The main characteristics of the papers presented in this review and carried out using AI techniques applied to nuclear medicine modalities to differentiate PD and other Parkinsonian syndromes, are reported in Table 3.

Table 3 Characteristics and main results of the papers about differential diagnosis between PD and other Parkinsonian syndromes

Discussion and conclusion

In the era of big data precision, medicine is a rapidly evolving field aiming at finding associations between quantitative features extracted from imaging data and clinical outcome. This has triggered intense research activity in the last few years, so much so that completely new topics—if not discipline—have emerged, as for instance, radiomics. It is believed that computer-assisted analysis of quantitative information from imaging data may complement standard radiological interpretation and, therefore, help improve diagnostic assessment in a number of disorders. The rationale behind this is that computerised method could capture and analyse complex patterns that would otherwise go unnoticed to the human eye.

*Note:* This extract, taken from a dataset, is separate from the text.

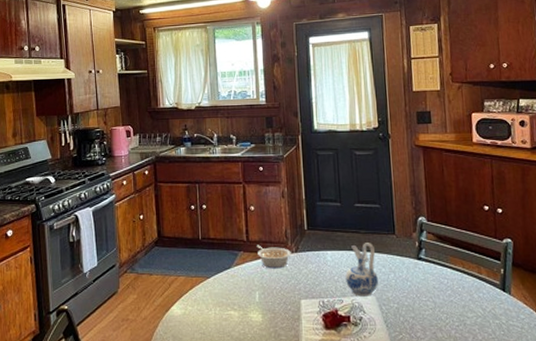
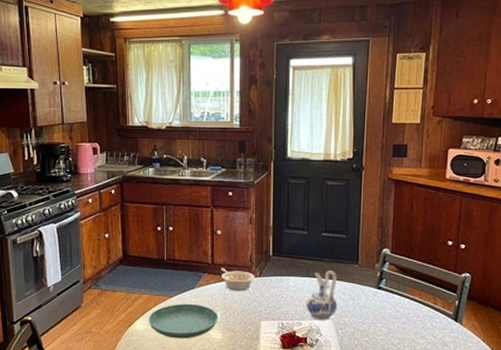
saucer: none [185,284,257,323] -> present [148,303,218,339]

In particular, here is increasing evidence that AI techniques applied to nuclear medicine modalities can play a major role in the differential diagnosis of movement disorders. This parallels the increasing research interest that AI is attracting in other areas, such as nuclear medicine, radiology, oncology, neurology and histopathology [5, 6, 10, 53,54,55,56]. As the late Prof. Lucignani effectively underlined in a recent paper [1], “quantitative methods for assessing the status of imaging biomarkers are entering the diagnostic workflow, most likely, the human visual interpretation of images will become insufficient and possibly inadequate for good clinical practice and research. Although there will always be a qualitative aspect to imaging, AI and quantitative metrics will supplement and complement the current “human” methods of interpretation of imaging data in a holistic approach to individual patient management”.

In this scenario, AI techniques have the potential not only to improve the clinical classification in the diagnosis of movement disorders, but also to help discriminate among different pathological entities, therefore paving the way towards personalized medicine.

Although there is currently large consensus about the potential advantages related to the use of artificial intelligence in nuclear medicine for the management of Parkinson's and Parkinsonian syndromes, there are still some obstacles before these methodologies can be translated into clinical practice. One crucial step towards this end is standardisation: there is still large variability in the implementation of the overall pipeline—as regards, for instance, image acquisition, pre-processing, feature extraction and data analysis. It is necessary to define and adopt internationally recognised guidelines and promote large, multi-centric prospective studies.